Enabling sparse output on SOAP is as easy as setting sparse=True
:
soap = SOAP(
species=species,
r_cut=r_cut,
n_max=n_max,
l_max=l_max,
sparse=True
)
soap_water = soap.create(water)
print(type(soap_water))
soap = SOAP(
species=species,
r_cut=r_cut,
n_max=n_max,
l_max=l_max,
sparse=False
)
soap_water = soap.create(water)
print(type(soap_water))
Average output
One way of turning a local descriptor into a global descriptor is simply by
taking the average over all sites. DScribe supports two averaging modes:
inner
and outer
. The inner average is taken over the sites before summing
up the magnetic quantum number. Outer averaging instead averages over the
power spectrum of individual sites. In general, the inner averaging will
preserve the configurational information better but you can experiment with
both versions.
average_soap = SOAP(
species=species,
r_cut=r_cut,
n_max=n_max,
l_max=l_max,
average="inner",
sparse=False
)
soap_water = average_soap.create(water)
print("Average SOAP water: ", soap_water.shape)
methanol = molecule('CH3OH')
soap_methanol = average_soap.create(methanol)
print("Average SOAP methanol: ", soap_methanol.shape)
h2o2 = molecule('H2O2')
soap_peroxide = average_soap.create(h2o2)
print("Average SOAP peroxide: ", soap_peroxide.shape)
The result will be a feature vector and not a matrix, so it no longer depends on the system size. This is necessary to compare two or more structures with different number of elements. We can do so by e.g. applying the distance metric of our choice.
from scipy.spatial.distance import pdist, squareform
import numpy as np
molecules = np.vstack([soap_water, soap_methanol, soap_peroxide])
distance = squareform(pdist(molecules))
print("Distance matrix: water - methanol - peroxide: ")
print(distance)
It seems that the local environments of water and hydrogen peroxide are more similar to each other.
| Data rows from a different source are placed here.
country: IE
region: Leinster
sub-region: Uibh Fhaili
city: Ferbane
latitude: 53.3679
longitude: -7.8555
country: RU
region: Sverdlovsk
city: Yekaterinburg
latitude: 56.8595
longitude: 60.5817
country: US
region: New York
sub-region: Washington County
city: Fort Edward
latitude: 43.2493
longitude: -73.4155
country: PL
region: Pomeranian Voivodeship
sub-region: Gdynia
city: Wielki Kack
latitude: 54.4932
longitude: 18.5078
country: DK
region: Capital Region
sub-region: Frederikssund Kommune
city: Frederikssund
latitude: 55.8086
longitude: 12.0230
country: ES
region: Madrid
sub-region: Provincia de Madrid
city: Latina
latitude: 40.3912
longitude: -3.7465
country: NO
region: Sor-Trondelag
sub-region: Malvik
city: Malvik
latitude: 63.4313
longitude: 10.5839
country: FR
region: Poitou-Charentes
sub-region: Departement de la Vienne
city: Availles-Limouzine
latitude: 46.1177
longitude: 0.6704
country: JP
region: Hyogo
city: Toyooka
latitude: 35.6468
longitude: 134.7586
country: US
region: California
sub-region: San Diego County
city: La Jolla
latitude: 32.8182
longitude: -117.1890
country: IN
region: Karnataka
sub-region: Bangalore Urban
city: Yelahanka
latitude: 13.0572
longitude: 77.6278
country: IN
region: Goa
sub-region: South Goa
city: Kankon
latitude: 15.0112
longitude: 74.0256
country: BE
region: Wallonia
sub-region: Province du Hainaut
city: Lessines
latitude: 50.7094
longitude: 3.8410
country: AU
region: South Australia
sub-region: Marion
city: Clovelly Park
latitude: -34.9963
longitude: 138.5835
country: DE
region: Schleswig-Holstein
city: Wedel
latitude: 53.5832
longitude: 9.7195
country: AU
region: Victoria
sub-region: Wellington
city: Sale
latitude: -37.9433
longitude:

To see more advanced methods for comparing structures of different sizes with each other, see the kernel building tutorial. Notice that simply averaging the SOAP vector does not always correspond to the Average Kernel discussed in the kernel building tutorial, as for non-linear kernels the order of kernel calculation and averaging matters.
Sandip De, Albert P. Bartók, Gábor Csányi, and Michele Ceriotti. Comparing molecules and solids across structural and alchemical space. Physical Chemistry Chemical Physics, 18(20):13754–13769, 2016. doi:10.1039/c6cp00415f.
Marc O J Jäger, Eiaki V Morooka, Filippo Federici Canova, Lauri Himanen, and Adam S Foster. Machine learning hydrogen adsorption on nanoclusters through structural descriptors. npj Computational Materials, 2018. doi:10.1038/s41524-018-0096-5.
Albert P. Bartók, Risi Kondor, and Gábor Csányi. On representing chemical environments. Physical Review B - Condensed Matter and Materials Physics, 87(18):1–16, 2013. doi:10.1103/PhysRevB.87.184115.
Michael J. Willatt, Félix Musil, and Michele Ceriotti. Feature optimization for atomistic machine learning yields a data-driven construction of the periodic table of the elements. Phys. Chem. Chem. Phys., 20:29661–29668, 2018. doi:10.1039/C8CP05921G.